== TRECHO DO DOCUMENTO ==
De onde é preciso concluir que a música é essencialmente moralizadora, uma vez que
leva a harmonia às almas, e que a harmonia as eleva e as engrandece.
A influência da música sobre a alma, sobre o seu progresso moral, é reconhecida
por todo o mundo; mas a razão dessa influência é geralmente ignorada. Sua explicação
está inteiramente neste fato: que a harmonia coloca a alma sob a força de um sentimento
que a desmaterializa. Esse sentimento existe em um certo grau, mas ele se desenvolve
sob a ação de um sentimento similar mais elevado. Aquele que está privado desse
sentimento a ele é levado gradativamente; acaba ele também por se deixar penetrar e se

deixar arrastar ao mundo ideal, onde ele esquece, por um instante, os grosseiros prazeres
que prefere à divina harmonia.
E agora, se se considera que a harmonia sai do concerto do Espírito, disto se
deduzirá que se a música exerce uma feliz influência sobre a alma, a alma, que a
concebe, exerce também a sua influência sobre a música. A alma virtuosa, que tem a
paixão do bem, do belo, do grande, e que a adquiriu da harmonia, produzirá obras-primas
capazes de penetrar as almas mais endurecidas e comovê-las. Se o compositor é terra-a-
terra, como daria a virtude que desdenha, o belo que ignora e o grande que não
compreende? Suas composições serão os reflexos de seus gostos sensuais, de sua
leviandade, de sua negligência. Elas serão ora licenciosas e ora obscenas, ora cômicas e
ora burlescas; elas comunicarão aos ouvintes os sentimentos que o exprimirão, e os
perverterão ao invés de melhorá-los.
O Espiritismo, em moralizando os homens, exercerá, pois, uma grande influência
sobre a música. Ele produzirá mais compositores virtuosos, que comunicarão suas
virtudes fazendo ouvir suas composições.
===
ENUNCIADO: Pode reproduzir o trecho sobre a influência da música, começando em "A influência da" e terminando em "à divina harmonia.", mas trocando "sentimento" por "afeto"? Responda consultando somente o trecho acima.
== EXTRATO DE DADOS ==
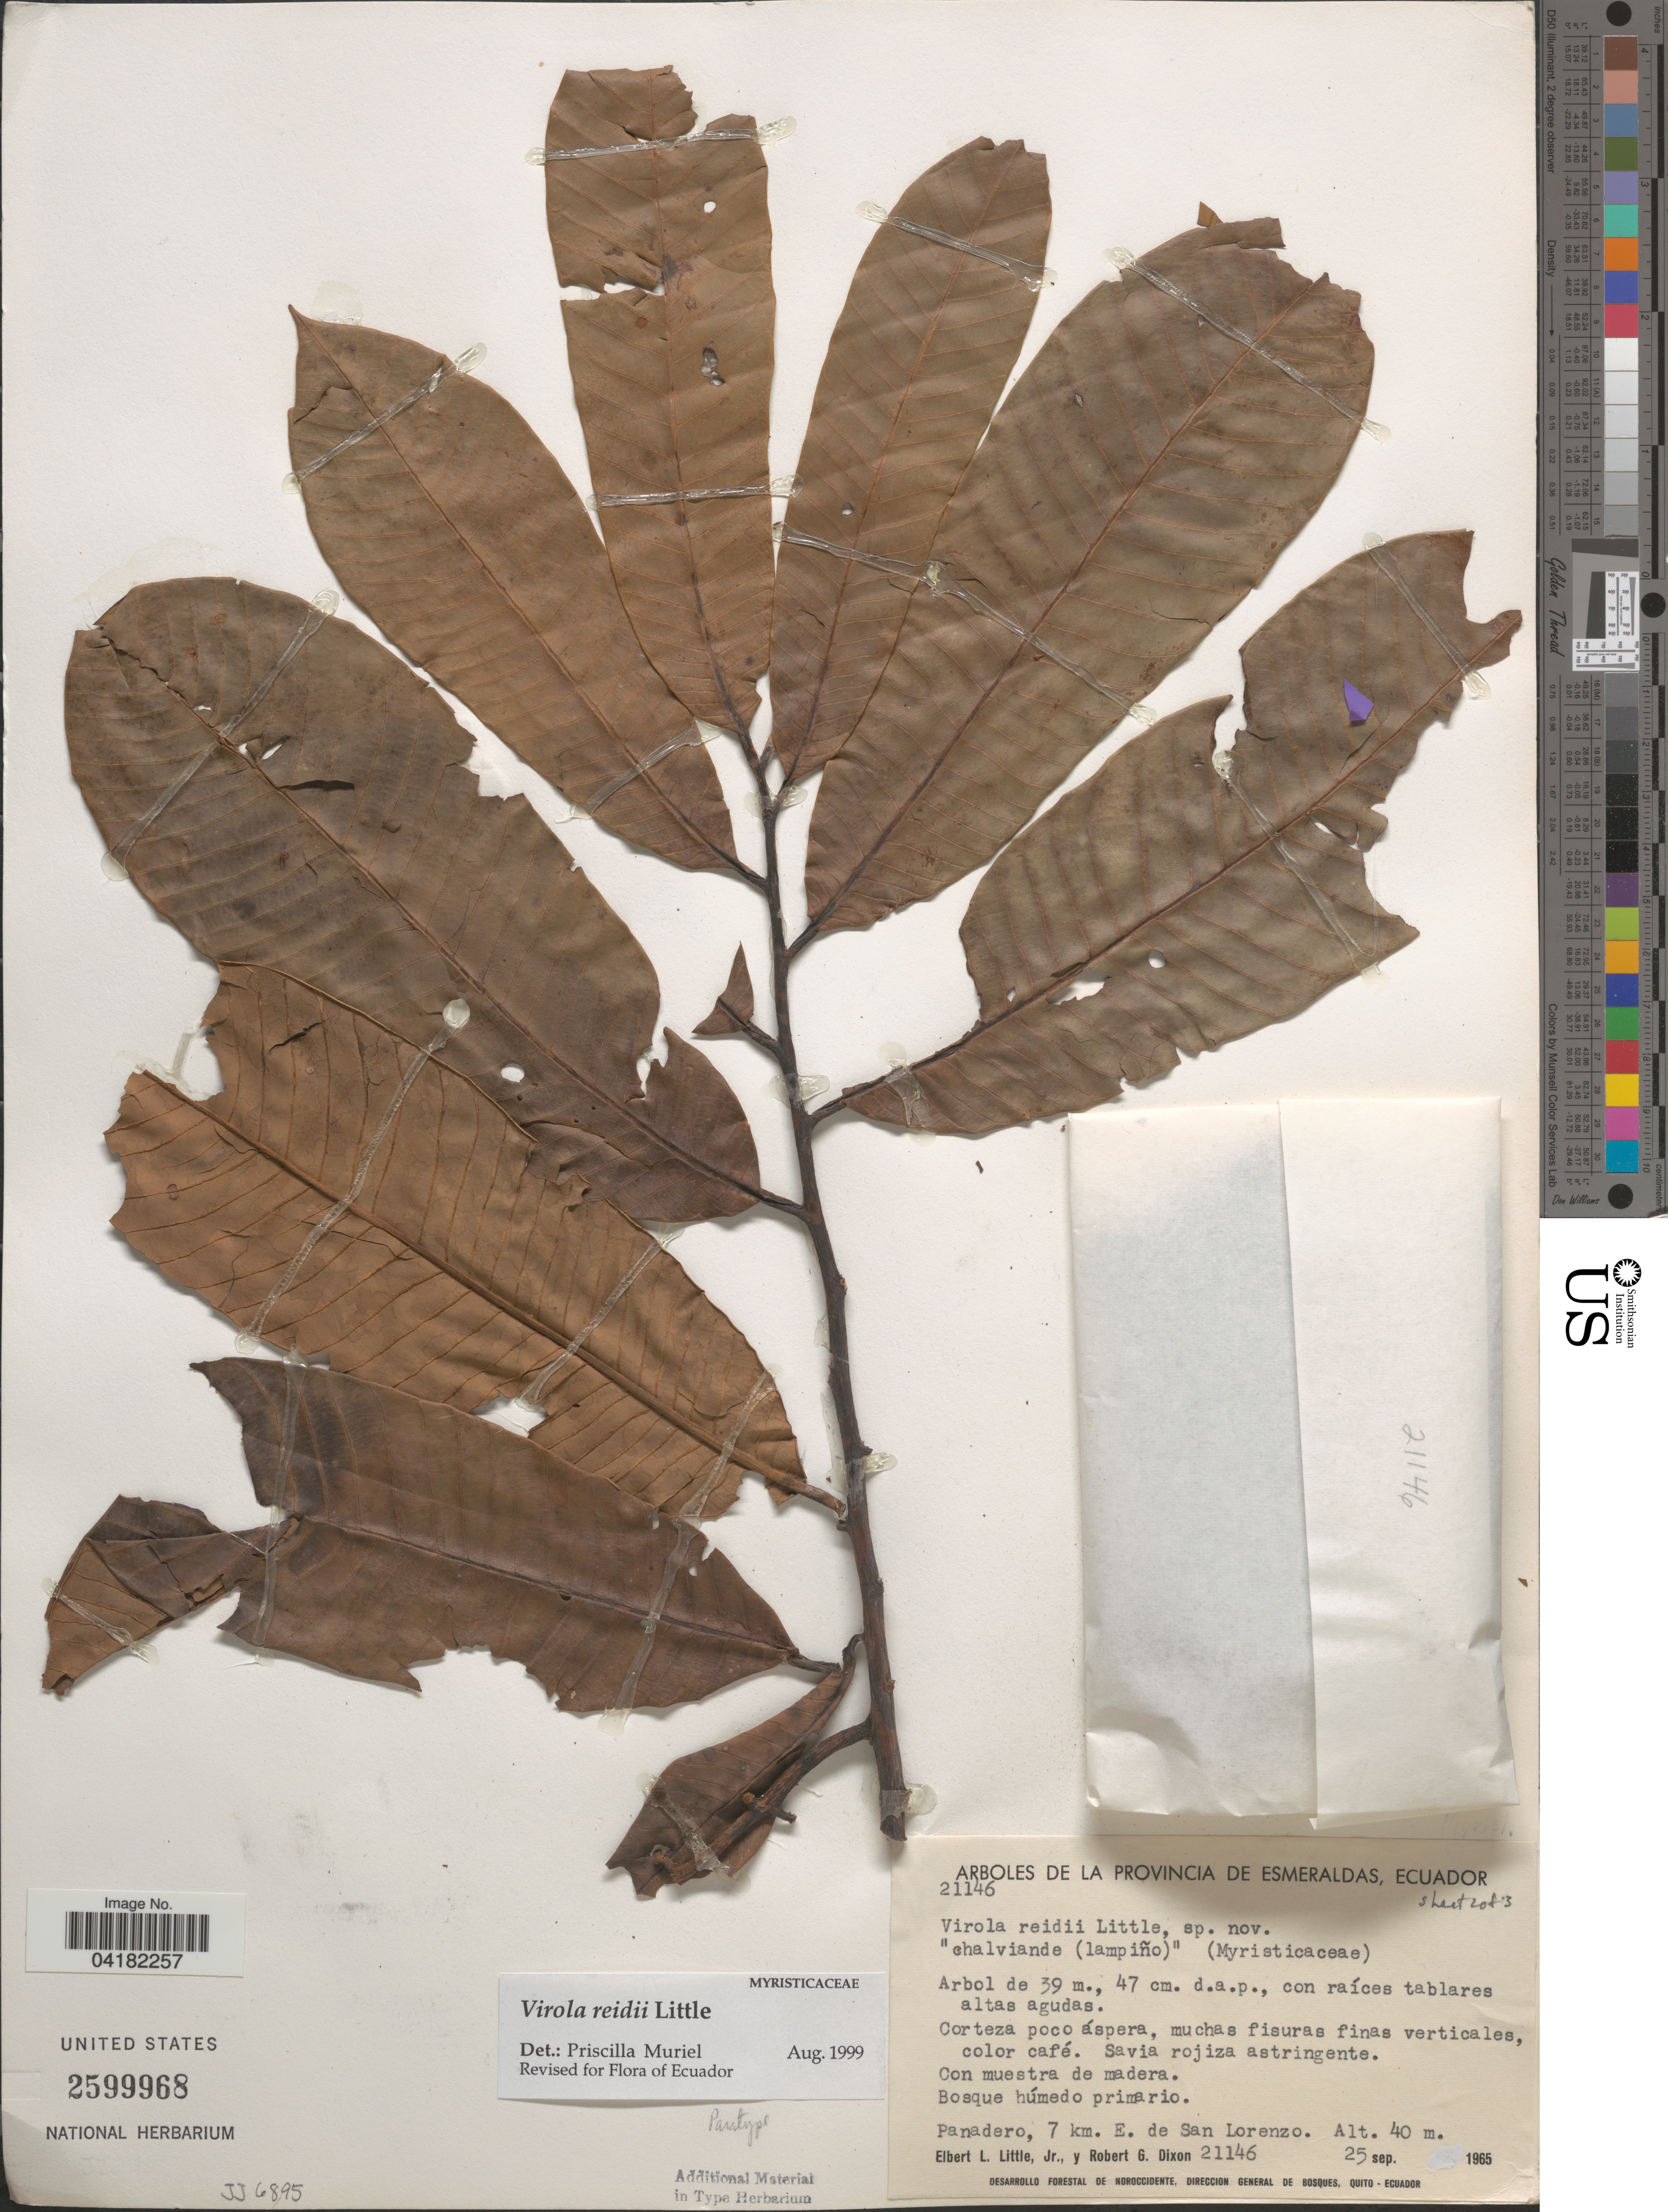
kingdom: Plantae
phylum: Tracheophyta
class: Magnoliopsida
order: Magnoliales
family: Myristicaceae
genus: Virola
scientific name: Virola reidii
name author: Little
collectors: E. L. Little & R. G. Dixon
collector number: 21146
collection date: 1965-09-25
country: Ecuador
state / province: Esmeraldas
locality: Panadero, 7 km. E. de San Lorenzo.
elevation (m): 40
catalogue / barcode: US 2599968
===
EXERCÍCIO RESOLVIDO:
A influência da música sobre a alma, sobre o seu progresso moral, é reconhecida
por todo o mundo; mas a razão dessa influência é geralmente ignorada. Sua explicação
está inteiramente neste fato: que a harmonia coloca a alma sob a força de um afeto
que a desmaterializa. Esse afeto existe em um certo grau, mas ele se desenvolve
sob a ação de um afeto similar mais elevado. Aquele que está privado desse
afeto a ele é levado gradativamente; acaba ele também por se deixar penetrar e se

deixar arrastar ao mundo ideal, onde ele esquece, por um instante, os grosseiros prazeres
que prefere à divina harmonia.